AIM OF THE EXERCISE: Locate each line in the entries below that contains the word "frascos" and copy it in full. Matching is case-sensitive.

========================================================================

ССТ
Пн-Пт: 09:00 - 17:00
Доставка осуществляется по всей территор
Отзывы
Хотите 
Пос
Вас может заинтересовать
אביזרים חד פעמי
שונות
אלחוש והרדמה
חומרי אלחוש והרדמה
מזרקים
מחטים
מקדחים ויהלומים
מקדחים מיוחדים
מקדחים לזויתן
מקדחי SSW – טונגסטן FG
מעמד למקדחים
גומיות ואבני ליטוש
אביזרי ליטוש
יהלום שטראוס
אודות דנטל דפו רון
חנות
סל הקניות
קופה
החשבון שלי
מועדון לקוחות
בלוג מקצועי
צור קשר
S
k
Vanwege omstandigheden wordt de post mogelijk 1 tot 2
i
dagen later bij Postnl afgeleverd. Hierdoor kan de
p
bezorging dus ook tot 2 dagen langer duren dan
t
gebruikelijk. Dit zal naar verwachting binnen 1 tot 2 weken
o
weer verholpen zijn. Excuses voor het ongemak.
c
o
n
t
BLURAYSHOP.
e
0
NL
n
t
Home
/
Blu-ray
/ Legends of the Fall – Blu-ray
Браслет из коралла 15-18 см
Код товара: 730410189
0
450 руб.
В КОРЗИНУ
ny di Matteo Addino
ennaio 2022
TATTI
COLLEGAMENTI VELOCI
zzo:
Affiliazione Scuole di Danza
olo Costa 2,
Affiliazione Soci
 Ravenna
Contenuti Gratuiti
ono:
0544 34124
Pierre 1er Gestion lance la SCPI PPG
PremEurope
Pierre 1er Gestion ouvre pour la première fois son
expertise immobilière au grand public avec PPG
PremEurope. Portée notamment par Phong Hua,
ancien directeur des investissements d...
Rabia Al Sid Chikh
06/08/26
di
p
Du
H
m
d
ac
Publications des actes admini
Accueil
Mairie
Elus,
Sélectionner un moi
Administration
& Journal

========================================================================

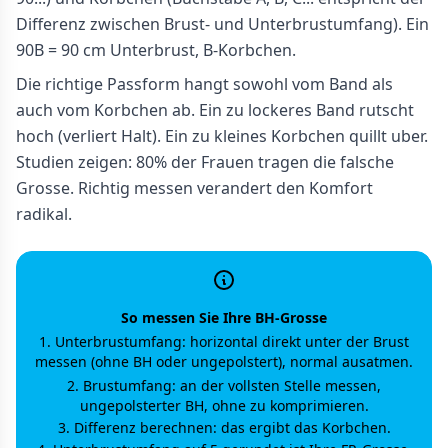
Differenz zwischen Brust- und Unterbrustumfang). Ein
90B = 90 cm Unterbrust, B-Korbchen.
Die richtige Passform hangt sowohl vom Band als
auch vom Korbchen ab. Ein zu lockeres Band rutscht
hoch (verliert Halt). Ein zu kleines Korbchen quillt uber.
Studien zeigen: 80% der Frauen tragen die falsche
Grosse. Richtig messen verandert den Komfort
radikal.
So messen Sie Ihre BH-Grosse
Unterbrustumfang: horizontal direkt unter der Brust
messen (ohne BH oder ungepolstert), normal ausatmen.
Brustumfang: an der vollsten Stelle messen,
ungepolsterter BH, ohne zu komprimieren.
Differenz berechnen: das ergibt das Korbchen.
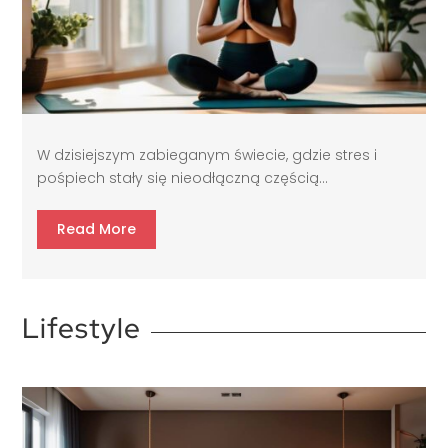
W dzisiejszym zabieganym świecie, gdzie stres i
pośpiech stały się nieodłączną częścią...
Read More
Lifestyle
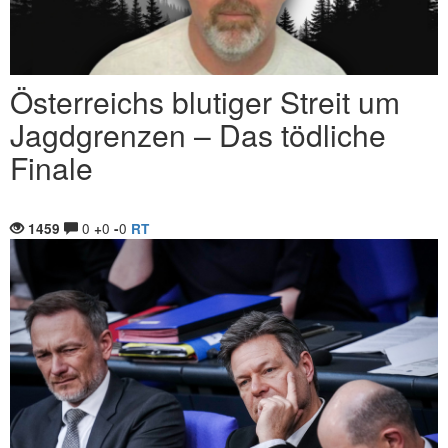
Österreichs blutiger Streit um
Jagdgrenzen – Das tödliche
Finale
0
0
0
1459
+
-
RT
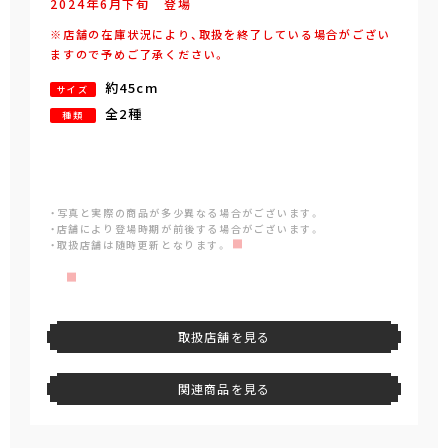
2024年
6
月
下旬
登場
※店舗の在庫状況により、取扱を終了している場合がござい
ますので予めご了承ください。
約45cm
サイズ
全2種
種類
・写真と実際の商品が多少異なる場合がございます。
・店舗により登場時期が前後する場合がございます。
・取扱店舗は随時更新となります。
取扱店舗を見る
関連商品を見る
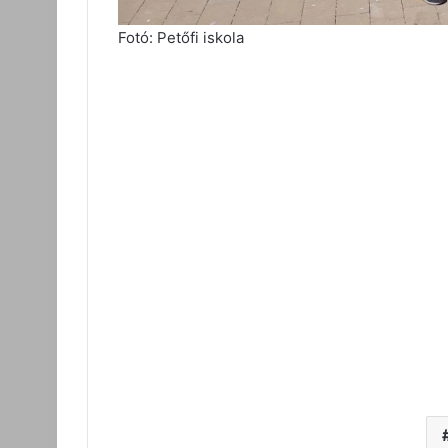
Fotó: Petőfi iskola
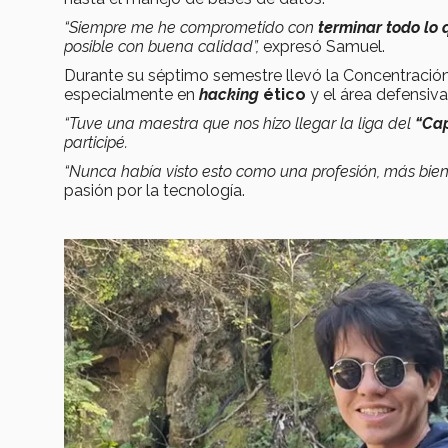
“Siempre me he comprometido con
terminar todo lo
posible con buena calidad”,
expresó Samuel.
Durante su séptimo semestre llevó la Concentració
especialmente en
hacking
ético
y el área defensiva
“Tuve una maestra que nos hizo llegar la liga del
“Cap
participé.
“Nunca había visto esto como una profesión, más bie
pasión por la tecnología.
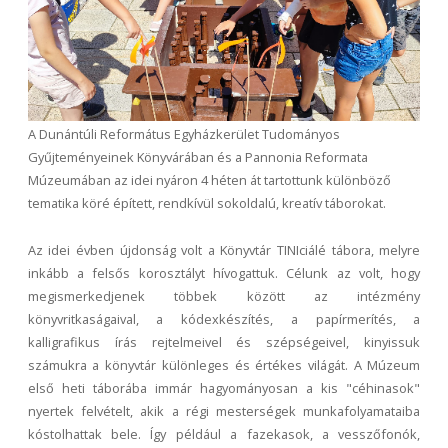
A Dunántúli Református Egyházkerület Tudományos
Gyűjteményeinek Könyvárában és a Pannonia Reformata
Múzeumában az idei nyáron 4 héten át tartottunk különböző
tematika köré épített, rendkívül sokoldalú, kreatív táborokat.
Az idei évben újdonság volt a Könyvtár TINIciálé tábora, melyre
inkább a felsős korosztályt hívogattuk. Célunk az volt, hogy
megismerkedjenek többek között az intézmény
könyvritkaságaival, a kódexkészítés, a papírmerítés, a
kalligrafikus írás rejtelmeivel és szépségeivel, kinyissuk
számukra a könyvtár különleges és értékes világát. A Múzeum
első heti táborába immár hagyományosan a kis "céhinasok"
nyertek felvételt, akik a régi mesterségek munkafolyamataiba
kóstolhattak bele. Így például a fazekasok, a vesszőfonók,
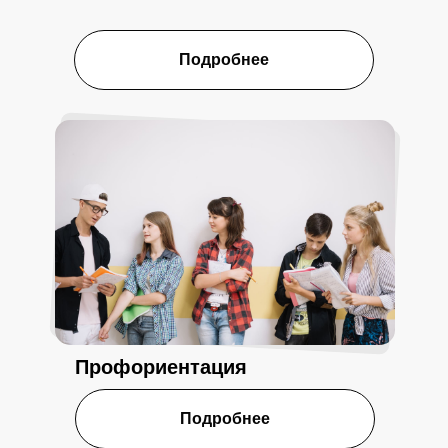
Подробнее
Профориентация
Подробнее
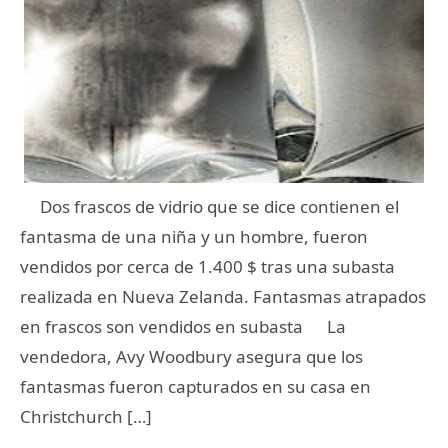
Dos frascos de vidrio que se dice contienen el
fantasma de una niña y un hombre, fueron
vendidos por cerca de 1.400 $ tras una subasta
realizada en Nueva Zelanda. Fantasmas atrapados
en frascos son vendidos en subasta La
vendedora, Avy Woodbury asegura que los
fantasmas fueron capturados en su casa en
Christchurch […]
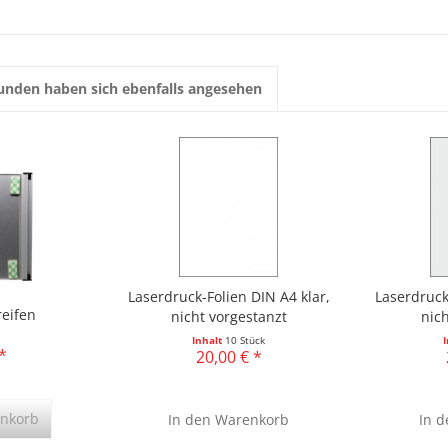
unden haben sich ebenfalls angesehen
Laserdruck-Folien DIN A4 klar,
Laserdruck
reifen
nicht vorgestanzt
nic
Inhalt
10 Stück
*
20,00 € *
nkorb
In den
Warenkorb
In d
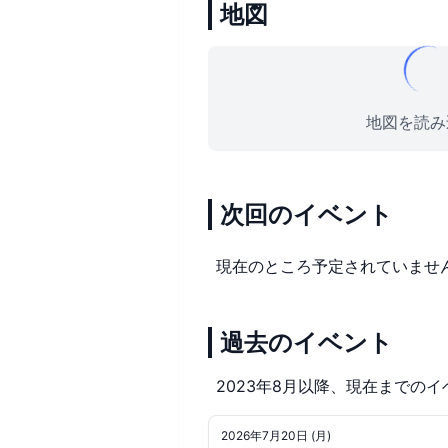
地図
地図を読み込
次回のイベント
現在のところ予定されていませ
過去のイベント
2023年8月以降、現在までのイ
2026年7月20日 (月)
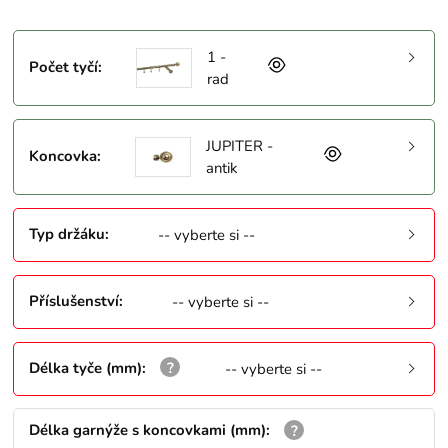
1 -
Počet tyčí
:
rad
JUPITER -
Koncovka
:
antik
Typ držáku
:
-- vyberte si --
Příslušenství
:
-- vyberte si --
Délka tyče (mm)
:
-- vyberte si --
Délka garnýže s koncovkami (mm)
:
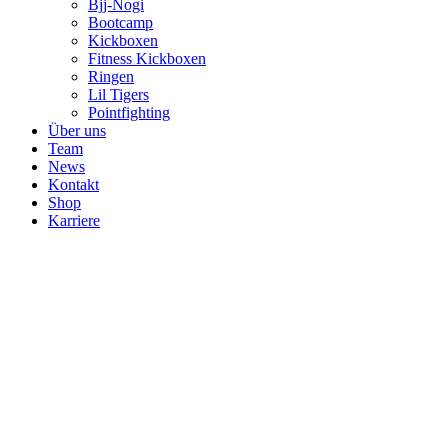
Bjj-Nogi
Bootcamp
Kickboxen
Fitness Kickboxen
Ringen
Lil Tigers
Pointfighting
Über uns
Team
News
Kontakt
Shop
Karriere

========================================================================

SOLUTION TO THE EXERCISE:
Dos frascos de vidrio que se dice contienen el
en frascos son vendidos en subasta La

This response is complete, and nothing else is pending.